Records START
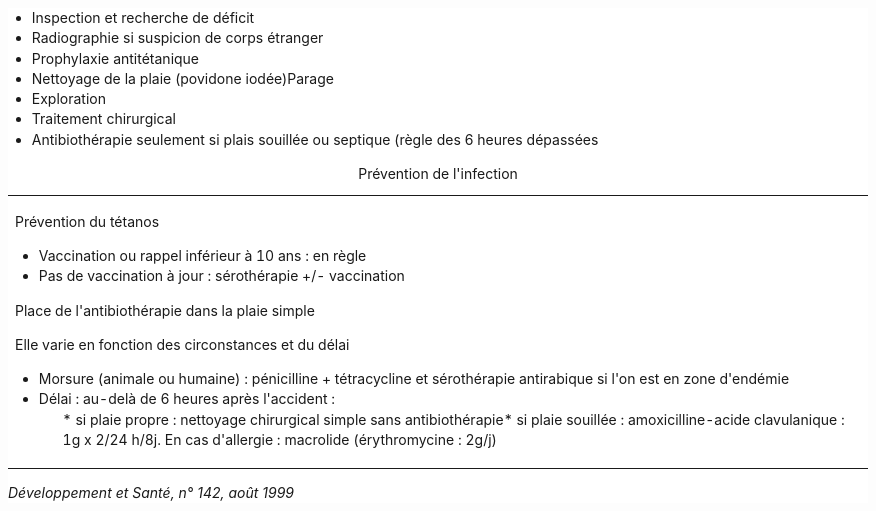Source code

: <tbody>

<tr>

<td><ul><li>Inspection et recherche de déficit</li><li>Radiographie si suspicion de corps étranger</li><li>Prophylaxie antitétanique</li><li>Nettoyage de la plaie (povidone iodée)Parage</li><li>Exploration</li><li>Traitement chirurgical</li><li>Antibiothérapie seulement si plais souillée ou septique (règle des 6 heures dépassées</li></ul></td>

</tr>

</tbody>

</table>

<table>
<caption>Prévention de l'infection</caption>

<tbody>

<tr>

<td>

Prévention du tétanos

<ul><li>Vaccination ou rappel inférieur à 10 ans : en règle</li><li>Pas de vaccination à jour : sérothérapie +/- vaccination</li></ul>

Place de l'antibiothérapie dans la plaie simple

Elle varie en fonction des circonstances et du délai

<ul><li>Morsure (animale ou humaine) : pénicilline + tétracycline et sérothérapie antirabique si l'on est en zone d'endémie</li><li>Délai : au-delà de 6 heures après l'accident :<ul>*   si plaie propre : nettoyage chirurgical simple sans antibiothérapie*   si plaie souillée : amoxicilline-acide clavulanique : 1g x 2/24 h/8j. En cas d'allergie : macrolide (érythromycine : 2g/j)</ul></li></ul></td>

</tr>

</tbody>

</table>

_Développement et Santé, n° 142, août 1999_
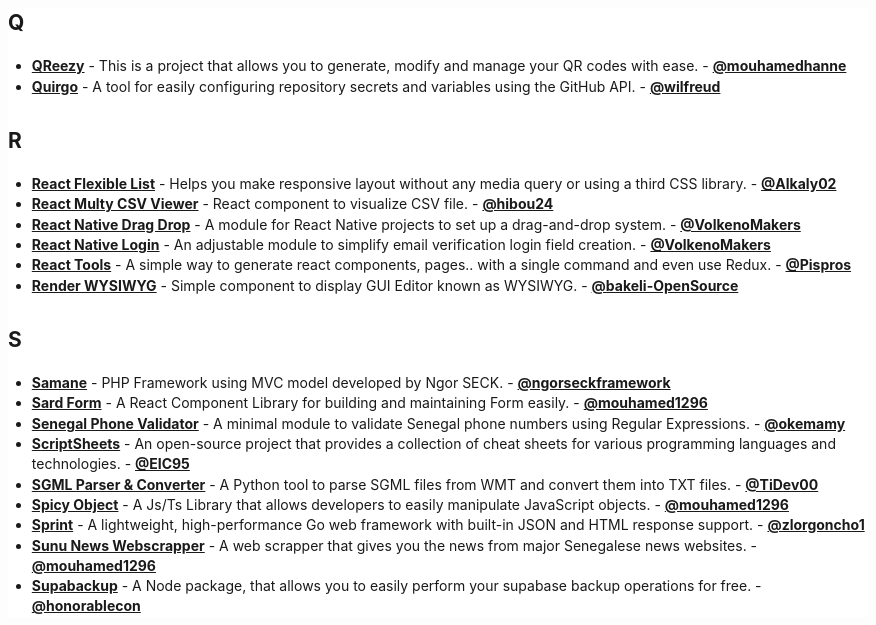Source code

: ## Q

- **[QReezy](https://github.com/mouhamedhanne/QReezy)** - This is a project that allows you to generate, modify and manage your QR codes with ease. - **[@mouhamedhanne](https://github.com/mouhamedhanne)**
- **[Quirgo](https://github.com/wilfreud/quirgo-cli)** - A tool for easily configuring repository secrets and variables using the GitHub API. - **[@wilfreud](https://github.com/wilfreud)**

## R

- **[React Flexible List](https://github.com/Alkaly02/react-flexible-list)** - Helps you make responsive layout without any media query or using a third CSS library. - **[@Alkaly02](https://github.com/Alkaly02)**
- **[React Multy CSV Viewer](https://github.com/hibou24/react-multy-csv-viewer)** - React component to visualize CSV file. - **[@hibou24](https://github.com/hibou24)**
- **[React Native Drag Drop](https://github.com/VolkenoMakers/react-native-drag-drop)** - A module for React Native projects to set up a drag-and-drop system. - **[@VolkenoMakers](https://github.com/VolkenoMakers)**
- **[React Native Login](https://github.com/VolkenoMakers/react-native-login)** - An adjustable module to simplify email verification login field creation. - **[@VolkenoMakers](https://github.com/VolkenoMakers)**
- **[React Tools](https://github.com/Pispros/react-tools)** - A simple way to generate react components, pages.. with a single command and even use Redux. - **[@Pispros](https://github.com/Pispros)**
- **[Render WYSIWYG](https://github.com/bakeli-OpenSource/render-wysiwyg)** - Simple component to display GUI Editor known as WYSIWYG. - **[@bakeli-OpenSource](https://github.com/bakeli-OpenSource)**

## S

- **[Samane](https://github.com/ngorseckframework/samanemvc)** - PHP Framework using MVC model developed by Ngor SECK. - **[@ngorseckframework](https://github.com/ngorseckframework)**
- **[Sard Form](https://github.com/mouhamed1296/sard-form)** - A React Component Library for building and maintaining Form easily. - **[@mouhamed1296](https://github.com/mouhamed1296)**
- **[Senegal Phone Validator](https://github.com/okemamy/senegal-phone-validator)** - A minimal module to validate Senegal phone numbers using Regular Expressions. - **[@okemamy](https://github.com/okemamy)**
- **[ScriptSheets](https://github.com/EIC95/ScriptSheets)** - An open-source project that provides a collection of cheat sheets for various programming languages and technologies. - **[@EIC95](https://github.com/EIC95)**
- **[SGML Parser & Converter](https://github.com/TiDev00/Sgml_Parser)** - A Python tool to parse SGML files from WMT and convert them into TXT files. - **[@TiDev00](https://github.com/TiDev00)**
- **[Spicy Object](https://github.com/mouhamed1296/spicy-object)** - A Js/Ts Library that allows developers to easily manipulate JavaScript objects. - **[@mouhamed1296](https://github.com/mouhamed1296)**
- **[Sprint](https://github.com/zlorgoncho1/sprint)** - A lightweight, high-performance Go web framework with built-in JSON and HTML response support. - **[@zlorgoncho1](https://github.com/zlorgoncho1)**
- **[Sunu News Webscrapper](https://github.com/mouhamed1296/sunu-news-webscrapper)** - A web scrapper that gives you the news from major Senegalese news websites. - **[@mouhamed1296](https://github.com/mouhamed1296)**
- **[Supabackup](https://github.com/honorablecon/supabackup)** - A Node package, that allows you to easily perform your supabase backup operations for free. - **[@honorablecon](https://github.com/honorablecon)**
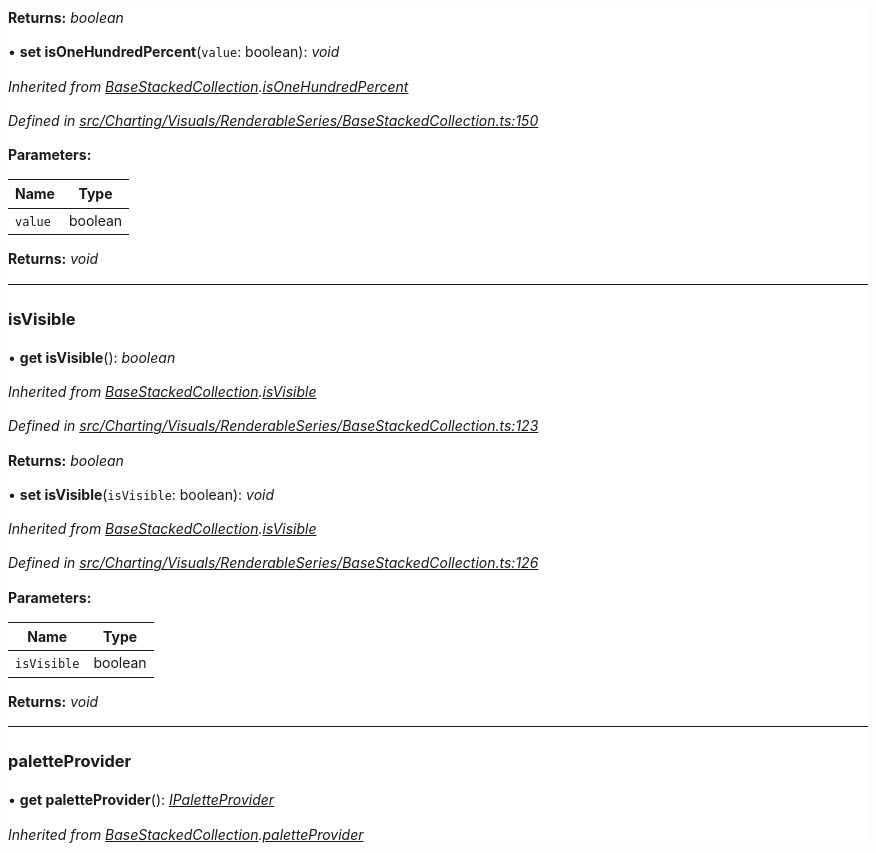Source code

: **Returns:** *boolean*

• **set isOneHundredPercent**(`value`: boolean): *void*

*Inherited from [BaseStackedCollection](basestackedcollection.md).[isOneHundredPercent](basestackedcollection.md#isonehundredpercent)*

*Defined in [src/Charting/Visuals/RenderableSeries/BaseStackedCollection.ts:150](https://github.com/ABTSoftware/SciChart.Dev/blob/f6fba97af2/Web/src/SciChart/src/Charting/Visuals/RenderableSeries/BaseStackedCollection.ts#L150)*

**Parameters:**

Name | Type |
------ | ------ |
`value` | boolean |

**Returns:** *void*

___

###  isVisible

• **get isVisible**(): *boolean*

*Inherited from [BaseStackedCollection](basestackedcollection.md).[isVisible](basestackedcollection.md#isvisible)*

*Defined in [src/Charting/Visuals/RenderableSeries/BaseStackedCollection.ts:123](https://github.com/ABTSoftware/SciChart.Dev/blob/f6fba97af2/Web/src/SciChart/src/Charting/Visuals/RenderableSeries/BaseStackedCollection.ts#L123)*

**Returns:** *boolean*

• **set isVisible**(`isVisible`: boolean): *void*

*Inherited from [BaseStackedCollection](basestackedcollection.md).[isVisible](basestackedcollection.md#isvisible)*

*Defined in [src/Charting/Visuals/RenderableSeries/BaseStackedCollection.ts:126](https://github.com/ABTSoftware/SciChart.Dev/blob/f6fba97af2/Web/src/SciChart/src/Charting/Visuals/RenderableSeries/BaseStackedCollection.ts#L126)*

**Parameters:**

Name | Type |
------ | ------ |
`isVisible` | boolean |

**Returns:** *void*

___

###  paletteProvider

• **get paletteProvider**(): *[IPaletteProvider](../interfaces/ipaletteprovider.md)*

*Inherited from [BaseStackedCollection](basestackedcollection.md).[paletteProvider](basestackedcollection.md#paletteprovider)*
Records END
▶ Your instructions
Write the listing out again in full and unchanged, minus any pictures.

▶ Output below
Source code

: <tbody>

<tr>

<td><ul><li>Inspection et recherche de déficit</li><li>Radiographie si suspicion de corps étranger</li><li>Prophylaxie antitétanique</li><li>Nettoyage de la plaie (povidone iodée)Parage</li><li>Exploration</li><li>Traitement chirurgical</li><li>Antibiothérapie seulement si plais souillée ou septique (règle des 6 heures dépassées</li></ul></td>

</tr>

</tbody>

</table>

<table>
<caption>Prévention de l'infection</caption>

<tbody>

<tr>

<td>

Prévention du tétanos

<ul><li>Vaccination ou rappel inférieur à 10 ans : en règle</li><li>Pas de vaccination à jour : sérothérapie +/- vaccination</li></ul>

Place de l'antibiothérapie dans la plaie simple

Elle varie en fonction des circonstances et du délai

<ul><li>Morsure (animale ou humaine) : pénicilline + tétracycline et sérothérapie antirabique si l'on est en zone d'endémie</li><li>Délai : au-delà de 6 heures après l'accident :<ul>*   si plaie propre : nettoyage chirurgical simple sans antibiothérapie*   si plaie souillée : amoxicilline-acide clavulanique : 1g x 2/24 h/8j. En cas d'allergie : macrolide (érythromycine : 2g/j)</ul></li></ul></td>

</tr>

</tbody>

</table>

_Développement et Santé, n° 142, août 1999_
Source code

: ## Q

- **[QReezy](https://github.com/mouhamedhanne/QReezy)** - This is a project that allows you to generate, modify and manage your QR codes with ease. - **[@mouhamedhanne](https://github.com/mouhamedhanne)**
- **[Quirgo](https://github.com/wilfreud/quirgo-cli)** - A tool for easily configuring repository secrets and variables using the GitHub API. - **[@wilfreud](https://github.com/wilfreud)**

## R

- **[React Flexible List](https://github.com/Alkaly02/react-flexible-list)** - Helps you make responsive layout without any media query or using a third CSS library. - **[@Alkaly02](https://github.com/Alkaly02)**
- **[React Multy CSV Viewer](https://github.com/hibou24/react-multy-csv-viewer)** - React component to visualize CSV file. - **[@hibou24](https://github.com/hibou24)**
- **[React Native Drag Drop](https://github.com/VolkenoMakers/react-native-drag-drop)** - A module for React Native projects to set up a drag-and-drop system. - **[@VolkenoMakers](https://github.com/VolkenoMakers)**
- **[React Native Login](https://github.com/VolkenoMakers/react-native-login)** - An adjustable module to simplify email verification login field creation. - **[@VolkenoMakers](https://github.com/VolkenoMakers)**
- **[React Tools](https://github.com/Pispros/react-tools)** - A simple way to generate react components, pages.. with a single command and even use Redux. - **[@Pispros](https://github.com/Pispros)**
- **[Render WYSIWYG](https://github.com/bakeli-OpenSource/render-wysiwyg)** - Simple component to display GUI Editor known as WYSIWYG. - **[@bakeli-OpenSource](https://github.com/bakeli-OpenSource)**

## S

- **[Samane](https://github.com/ngorseckframework/samanemvc)** - PHP Framework using MVC model developed by Ngor SECK. - **[@ngorseckframework](https://github.com/ngorseckframework)**
- **[Sard Form](https://github.com/mouhamed1296/sard-form)** - A React Component Library for building and maintaining Form easily. - **[@mouhamed1296](https://github.com/mouhamed1296)**
- **[Senegal Phone Validator](https://github.com/okemamy/senegal-phone-validator)** - A minimal module to validate Senegal phone numbers using Regular Expressions. - **[@okemamy](https://github.com/okemamy)**
- **[ScriptSheets](https://github.com/EIC95/ScriptSheets)** - An open-source project that provides a collection of cheat sheets for various programming languages and technologies. - **[@EIC95](https://github.com/EIC95)**
- **[SGML Parser & Converter](https://github.com/TiDev00/Sgml_Parser)** - A Python tool to parse SGML files from WMT and convert them into TXT files. - **[@TiDev00](https://github.com/TiDev00)**
- **[Spicy Object](https://github.com/mouhamed1296/spicy-object)** - A Js/Ts Library that allows developers to easily manipulate JavaScript objects. - **[@mouhamed1296](https://github.com/mouhamed1296)**
- **[Sprint](https://github.com/zlorgoncho1/sprint)** - A lightweight, high-performance Go web framework with built-in JSON and HTML response support. - **[@zlorgoncho1](https://github.com/zlorgoncho1)**
- **[Sunu News Webscrapper](https://github.com/mouhamed1296/sunu-news-webscrapper)** - A web scrapper that gives you the news from major Senegalese news websites. - **[@mouhamed1296](https://github.com/mouhamed1296)**
- **[Supabackup](https://github.com/honorablecon/supabackup)** - A Node package, that allows you to easily perform your supabase backup operations for free. - **[@honorablecon](https://github.com/honorablecon)**
Source code

: **Returns:** *boolean*

• **set isOneHundredPercent**(`value`: boolean): *void*

*Inherited from [BaseStackedCollection](basestackedcollection.md).[isOneHundredPercent](basestackedcollection.md#isonehundredpercent)*

*Defined in [src/Charting/Visuals/RenderableSeries/BaseStackedCollection.ts:150](https://github.com/ABTSoftware/SciChart.Dev/blob/f6fba97af2/Web/src/SciChart/src/Charting/Visuals/RenderableSeries/BaseStackedCollection.ts#L150)*

**Parameters:**

Name | Type |
------ | ------ |
`value` | boolean |

**Returns:** *void*

___

###  isVisible

• **get isVisible**(): *boolean*

*Inherited from [BaseStackedCollection](basestackedcollection.md).[isVisible](basestackedcollection.md#isvisible)*

*Defined in [src/Charting/Visuals/RenderableSeries/BaseStackedCollection.ts:123](https://github.com/ABTSoftware/SciChart.Dev/blob/f6fba97af2/Web/src/SciChart/src/Charting/Visuals/RenderableSeries/BaseStackedCollection.ts#L123)*

**Returns:** *boolean*

• **set isVisible**(`isVisible`: boolean): *void*

*Inherited from [BaseStackedCollection](basestackedcollection.md).[isVisible](basestackedcollection.md#isvisible)*

*Defined in [src/Charting/Visuals/RenderableSeries/BaseStackedCollection.ts:126](https://github.com/ABTSoftware/SciChart.Dev/blob/f6fba97af2/Web/src/SciChart/src/Charting/Visuals/RenderableSeries/BaseStackedCollection.ts#L126)*

**Parameters:**

Name | Type |
------ | ------ |
`isVisible` | boolean |

**Returns:** *void*

___

###  paletteProvider

• **get paletteProvider**(): *[IPaletteProvider](../interfaces/ipaletteprovider.md)*

*Inherited from [BaseStackedCollection](basestackedcollection.md).[paletteProvider](basestackedcollection.md#paletteprovider)*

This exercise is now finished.